In Brian Russell’s manuscript/soon-to-be-book The Year Of What Now, we are party to the speaker’s panic as his lover is terminally ill. He’s unraveling, he wanders the sterile halls of a labyrinthine hospital and he’s got us by the ankle and won’t let us go. Grammatical units haze into each other like days in a hospital room, and the book is relentless and heartbreaking. In “Awash,” the speaker meditates on the idea of a potential rebirth. The rebirth, of course, is a result of an imagined death, but all rebirths come out of some kind of death. The born again Christian is reborn out of the death of a particular mode of thought, just as a new atheist is born out of the death of another particular mode of thought.
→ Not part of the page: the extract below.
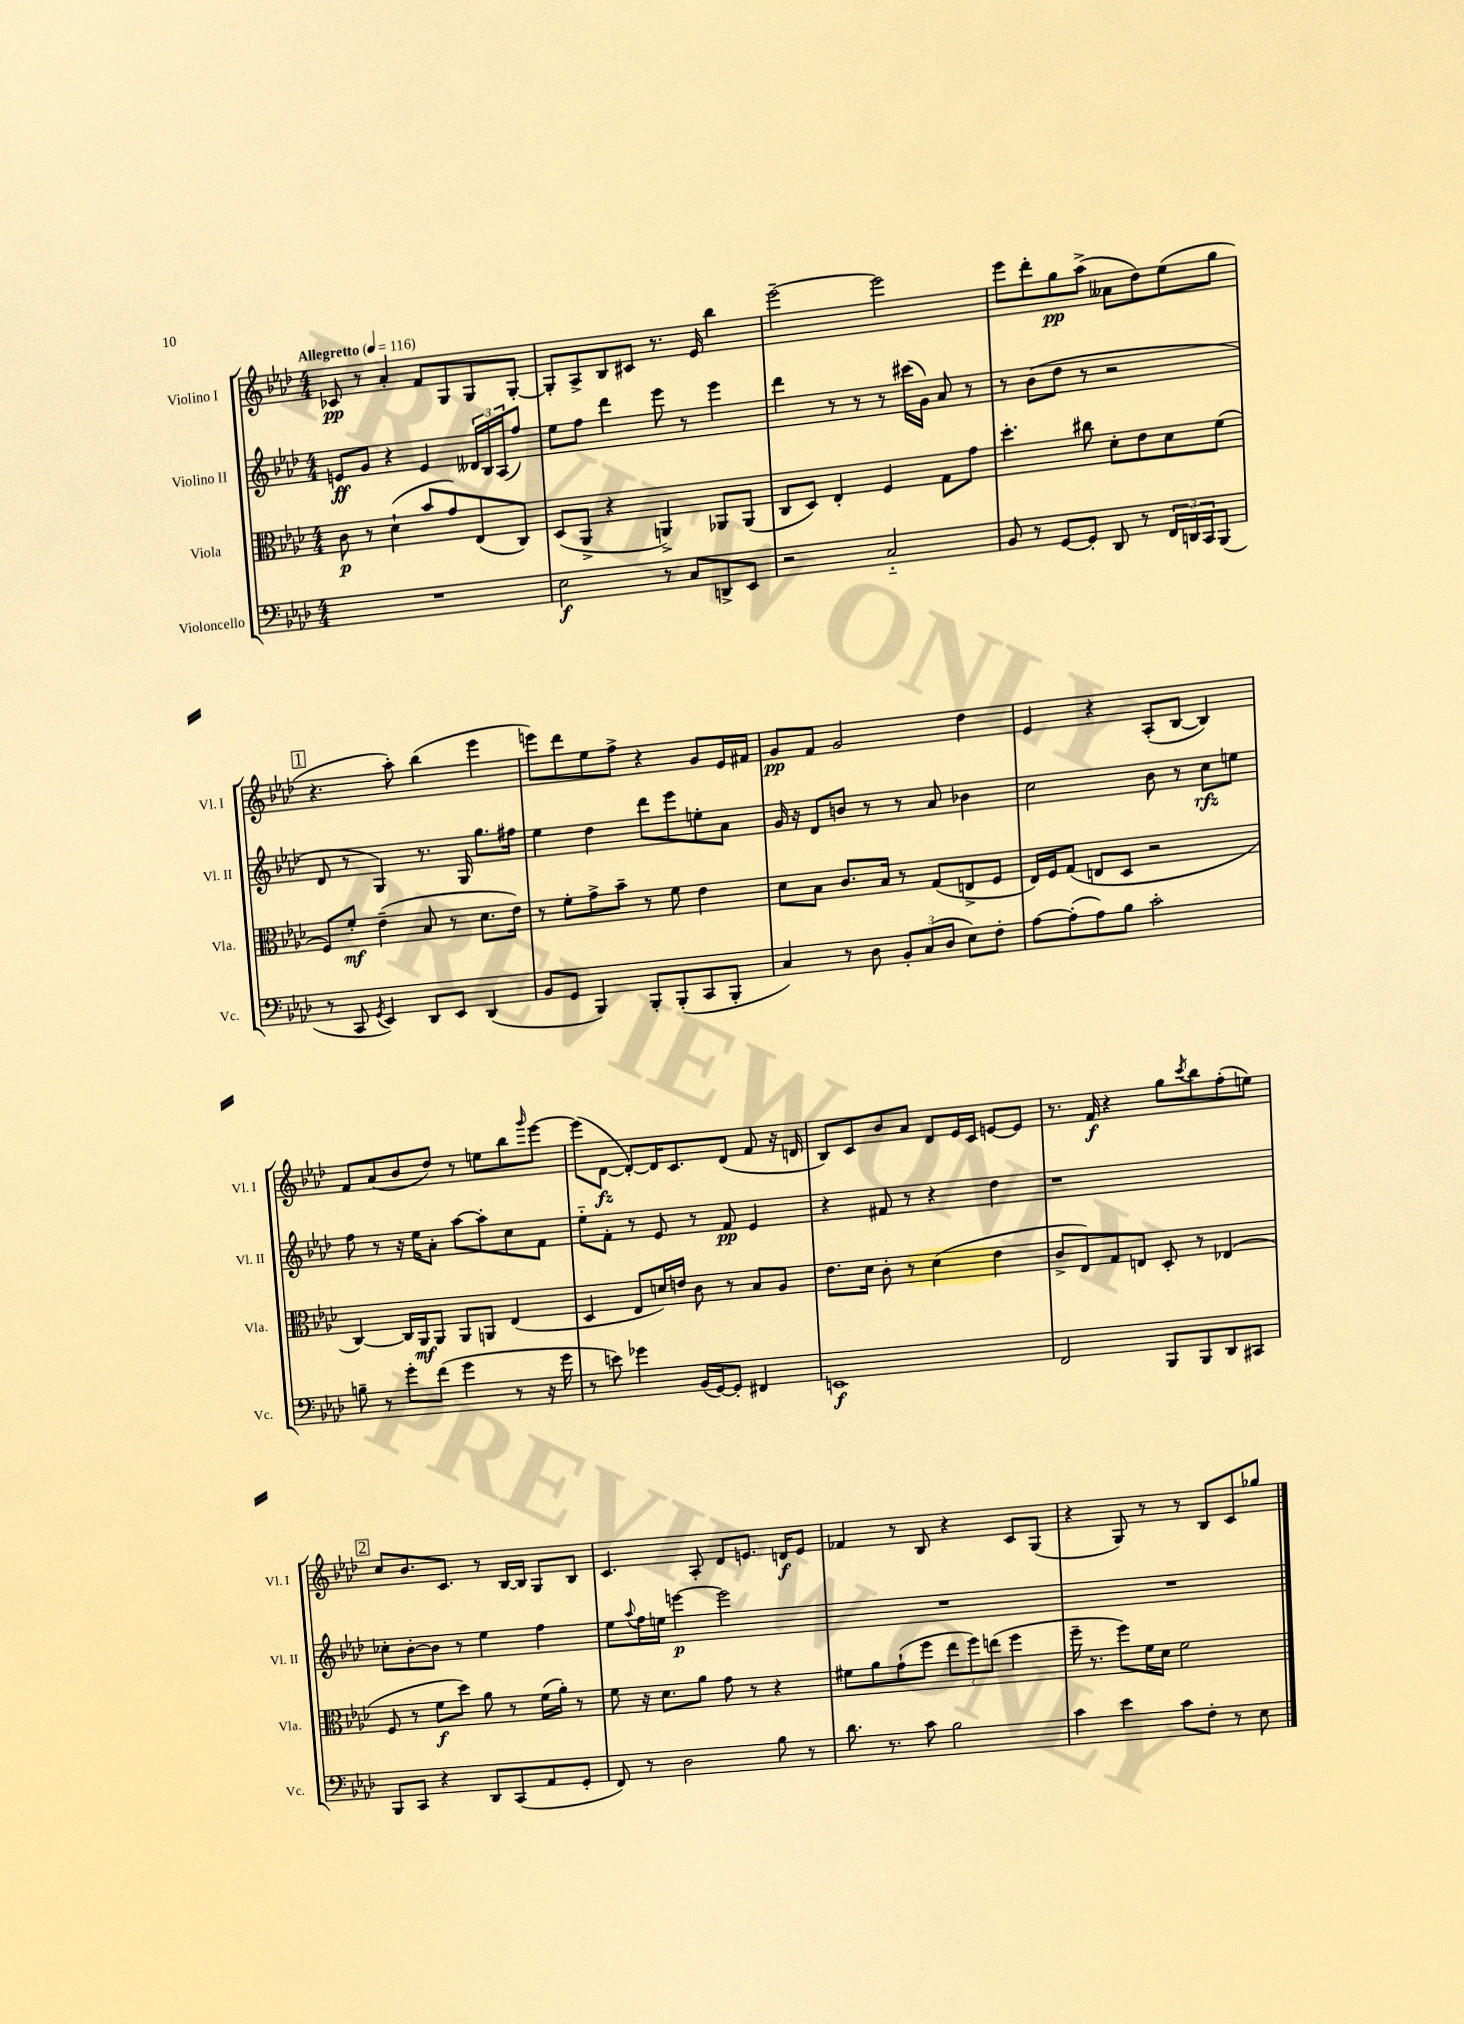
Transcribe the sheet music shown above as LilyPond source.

Here, the lover is imagined to have died (and that’s a little solace we all take sometimes, imagining awful scenarios when family and friends die so we can pull ourselves back out into a reality where they yet live) and the speaker constructs a world where he is left alone, completely (in as real a sense as any emotion is real), like that Twilight Zone episode with Burgess Meredith in the bank vault. It’s depressing, yes, but also fun – a world that can be created from scratch, with all of the foibles of society/individualism making their appearances, right up to and including self-destruction, the most crushing and hilarious of all of them. I mean, that we even have the capability of self destruction is farcical enough, but that it seems almost necessary to us, even to the speaker when he is imagining the creation of a new world, makes it all the more riotous. Maybe that’s some of that tenuous tonal balancing act I was talking about earlier, something Brian does so well in this poem, and all throughout The Year Of What Now.